There is no need to follow further in this place the course of executions at Tyburn. We come now to the question of the site of the gallows.
In one of the most recent books in which reference is made to the site we find this: “It was customary to vary the position of the gallows of Tyburn from time to time, but we may roughly put its approximate position where the Marble Arch now stands.” It is to be feared that the writer would be sorely puzzled if he were asked to produce either evidence that the gallows ever stood “where the Marble Arch now stands,” or evidence of so much as a single change of position. But statements of the kind, unsupported by evidence, are constantly found in books upon London. Those who make these statements are probably misled by knowledge of the fact that in our times a gallows is brought out for the purpose of a rare execution, and then laid up against the time when it will be again required. But of old the gallows—of Tyburn, at least—was in constant requisition, and, till a date which is well known, was a permanent structure—permanent, that is, having regard to its material. The gallows of Tyburn was permanent, subject to renewal from time to time, till the year 1759, when, as will be shown, the permanent gallows gave place to a movable gallows. It is in no degree probable that the site of a fixed gallows in frequent and continuous use should be changed without some good reason.

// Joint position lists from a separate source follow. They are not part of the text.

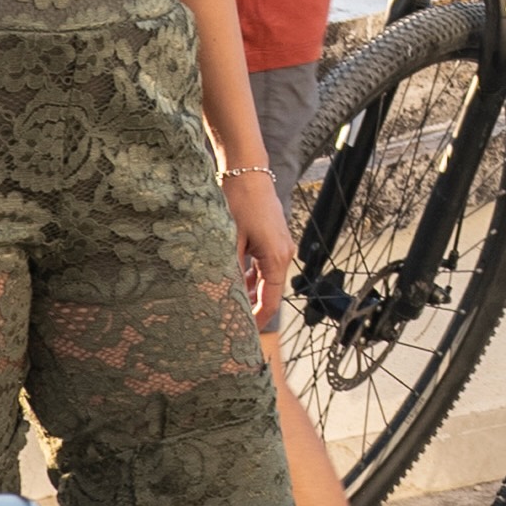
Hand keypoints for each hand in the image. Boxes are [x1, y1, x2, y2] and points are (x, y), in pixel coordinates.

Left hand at [223, 149, 295, 320]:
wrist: (247, 171)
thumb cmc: (239, 202)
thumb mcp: (229, 240)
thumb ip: (229, 270)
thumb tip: (222, 297)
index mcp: (276, 258)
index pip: (271, 301)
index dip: (259, 320)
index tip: (245, 334)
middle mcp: (283, 254)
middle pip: (269, 291)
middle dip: (251, 307)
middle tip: (230, 321)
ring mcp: (280, 245)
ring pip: (265, 278)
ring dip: (248, 290)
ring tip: (227, 302)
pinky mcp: (273, 238)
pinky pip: (263, 264)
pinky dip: (250, 275)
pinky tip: (233, 278)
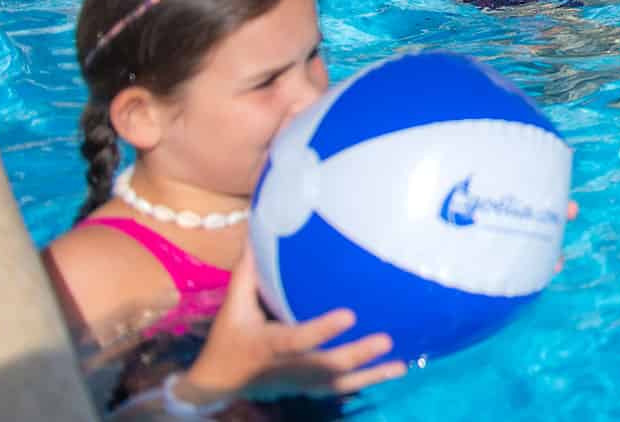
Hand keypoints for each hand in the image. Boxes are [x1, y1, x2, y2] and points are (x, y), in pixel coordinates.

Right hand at [176, 250, 404, 408]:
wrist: (218, 383)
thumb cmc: (229, 338)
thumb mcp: (232, 307)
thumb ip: (248, 273)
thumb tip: (260, 232)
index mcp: (268, 344)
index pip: (296, 339)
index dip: (322, 330)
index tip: (350, 315)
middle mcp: (288, 367)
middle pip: (325, 366)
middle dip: (357, 355)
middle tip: (386, 340)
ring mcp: (301, 382)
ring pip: (338, 383)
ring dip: (371, 374)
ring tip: (401, 364)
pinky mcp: (310, 389)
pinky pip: (341, 388)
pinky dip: (368, 380)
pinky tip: (396, 369)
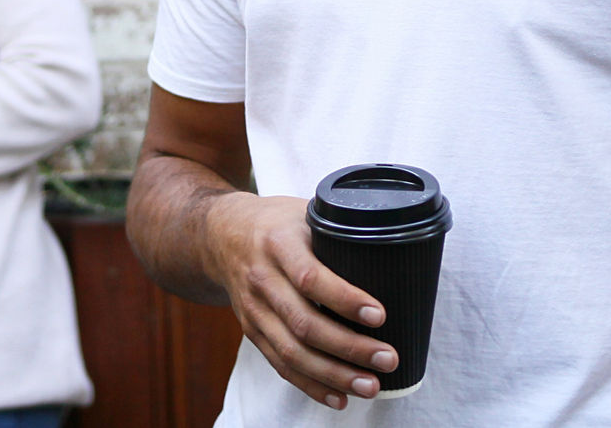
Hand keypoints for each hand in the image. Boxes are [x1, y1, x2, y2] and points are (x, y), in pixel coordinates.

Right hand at [204, 193, 397, 410]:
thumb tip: (389, 250)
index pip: (310, 277)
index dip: (345, 300)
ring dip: (334, 375)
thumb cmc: (276, 223)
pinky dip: (311, 385)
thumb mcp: (303, 212)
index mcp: (278, 243)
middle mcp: (262, 279)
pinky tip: (339, 398)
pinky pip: (281, 365)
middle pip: (304, 323)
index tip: (379, 315)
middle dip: (349, 347)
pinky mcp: (253, 332)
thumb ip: (337, 231)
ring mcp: (254, 310)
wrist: (221, 236)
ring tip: (370, 385)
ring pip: (292, 351)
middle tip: (388, 359)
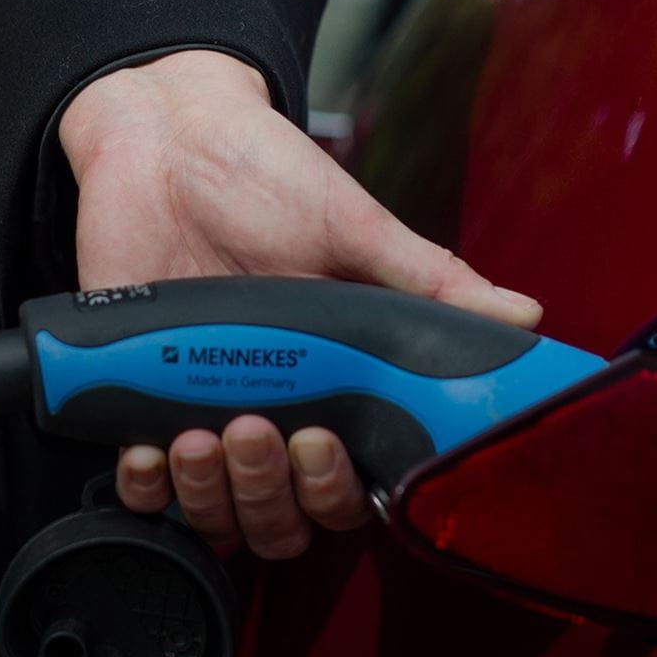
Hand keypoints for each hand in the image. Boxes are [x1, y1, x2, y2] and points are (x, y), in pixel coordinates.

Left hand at [61, 51, 539, 558]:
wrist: (165, 137)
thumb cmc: (263, 176)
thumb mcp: (352, 226)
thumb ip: (429, 281)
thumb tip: (522, 316)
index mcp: (331, 387)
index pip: (347, 486)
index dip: (336, 490)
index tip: (322, 443)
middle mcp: (270, 412)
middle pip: (280, 520)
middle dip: (269, 496)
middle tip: (257, 431)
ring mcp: (199, 413)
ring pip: (214, 515)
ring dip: (208, 496)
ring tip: (198, 438)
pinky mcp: (134, 402)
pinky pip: (140, 487)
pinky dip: (141, 488)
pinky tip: (145, 450)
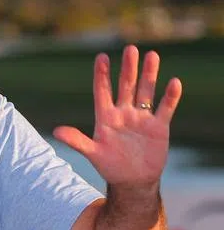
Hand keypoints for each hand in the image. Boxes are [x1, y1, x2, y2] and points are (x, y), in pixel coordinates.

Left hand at [53, 45, 181, 187]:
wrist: (133, 180)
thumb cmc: (110, 166)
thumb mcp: (92, 153)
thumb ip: (76, 141)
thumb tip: (56, 131)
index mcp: (106, 117)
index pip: (102, 91)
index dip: (102, 74)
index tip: (101, 56)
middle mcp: (124, 113)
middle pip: (126, 86)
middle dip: (128, 68)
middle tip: (131, 48)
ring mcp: (142, 118)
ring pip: (146, 91)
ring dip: (149, 75)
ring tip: (152, 55)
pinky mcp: (159, 126)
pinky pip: (165, 108)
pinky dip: (170, 96)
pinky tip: (174, 82)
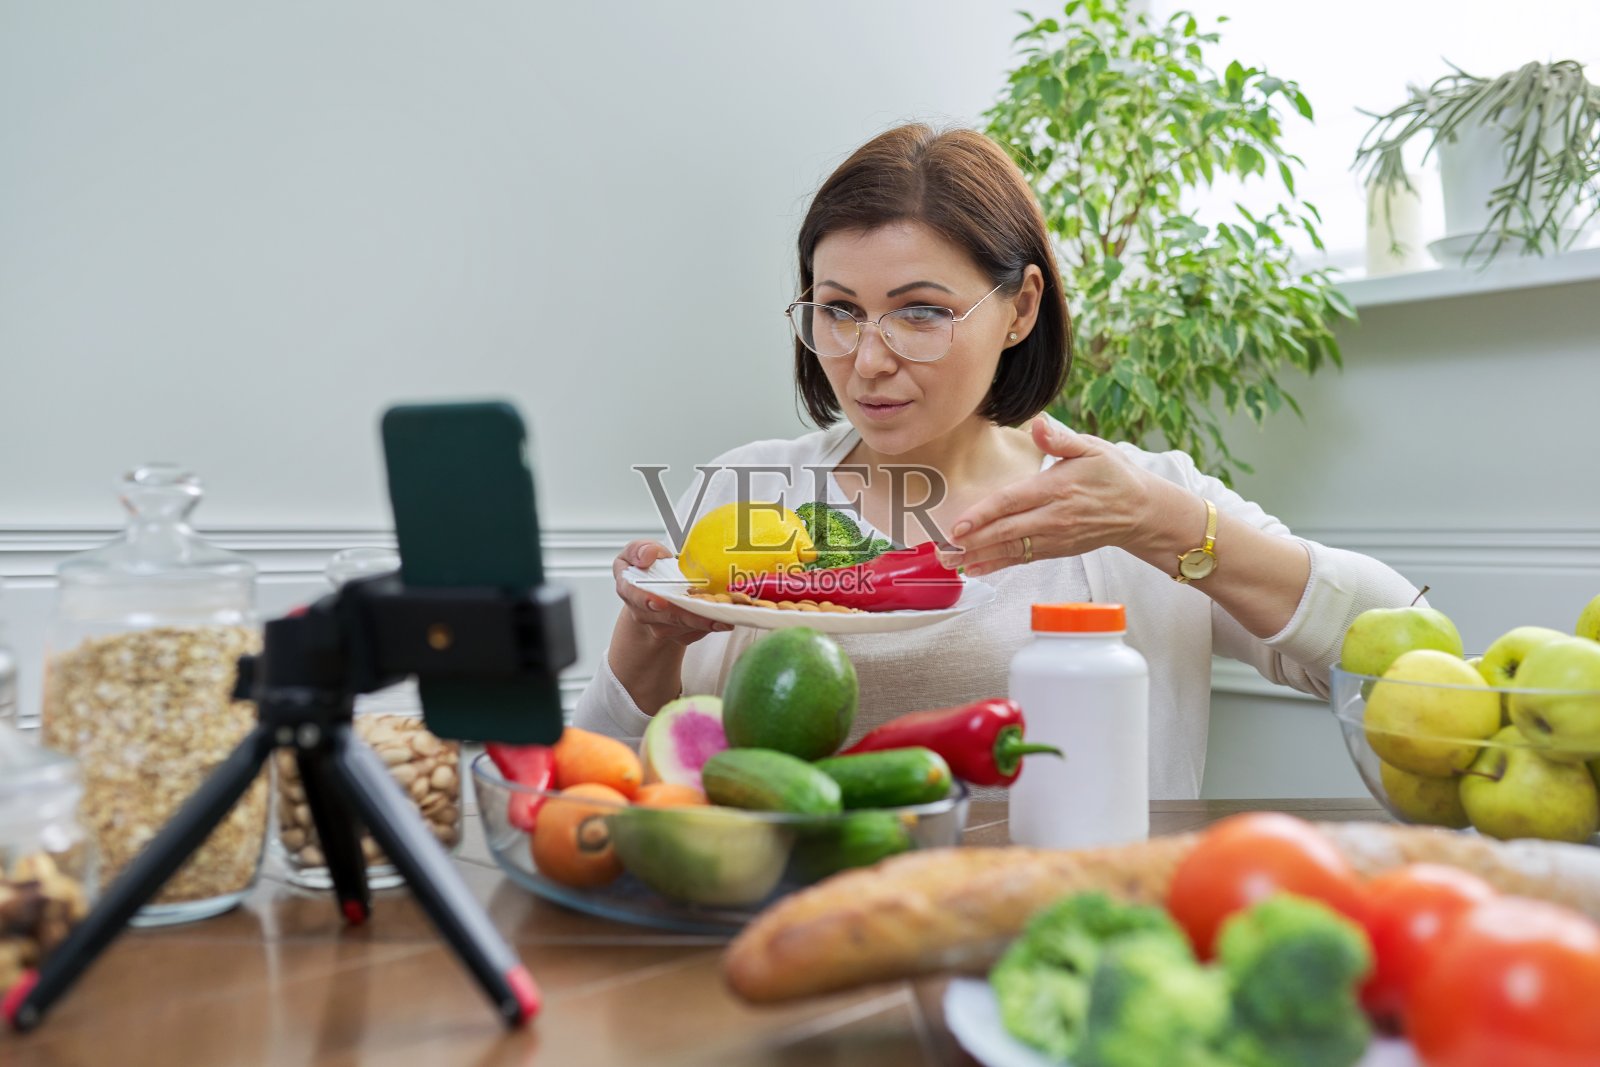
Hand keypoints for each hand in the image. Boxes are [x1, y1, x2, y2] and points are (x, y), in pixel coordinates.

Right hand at [613, 540, 731, 645]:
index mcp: (629, 588)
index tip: (660, 602)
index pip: (634, 595)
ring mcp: (660, 626)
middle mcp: (643, 612)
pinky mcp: (677, 635)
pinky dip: (709, 627)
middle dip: (690, 617)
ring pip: (683, 629)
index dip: (646, 599)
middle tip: (711, 614)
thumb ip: (640, 549)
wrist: (654, 591)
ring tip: (726, 616)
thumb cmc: (647, 568)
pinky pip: (693, 635)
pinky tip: (723, 620)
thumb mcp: (639, 551)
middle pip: (668, 617)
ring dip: (705, 623)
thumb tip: (646, 556)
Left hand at [941, 416, 1183, 576]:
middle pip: (1007, 531)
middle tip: (942, 548)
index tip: (959, 524)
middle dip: (973, 541)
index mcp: (1058, 487)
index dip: (984, 515)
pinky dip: (997, 564)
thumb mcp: (1093, 448)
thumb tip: (1038, 424)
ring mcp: (1055, 537)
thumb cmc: (1114, 475)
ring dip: (979, 556)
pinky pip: (1022, 559)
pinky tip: (974, 568)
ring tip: (949, 561)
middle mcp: (1055, 517)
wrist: (1141, 511)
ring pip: (1012, 549)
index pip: (1013, 501)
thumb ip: (1061, 438)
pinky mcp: (1056, 550)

The first information of the site of the gallows other than the vague indication “Tyburn” is found in one of the old chronicles, which tells that, in 1330, Mortimer was executed at “The Elms, about a league outside the city.”[92] The distance thus vaguely stated would apply about equally to any one of the conjectured sites from Marylebone Lane to the head of the Serpentine, at which writers have severally placed the gallows.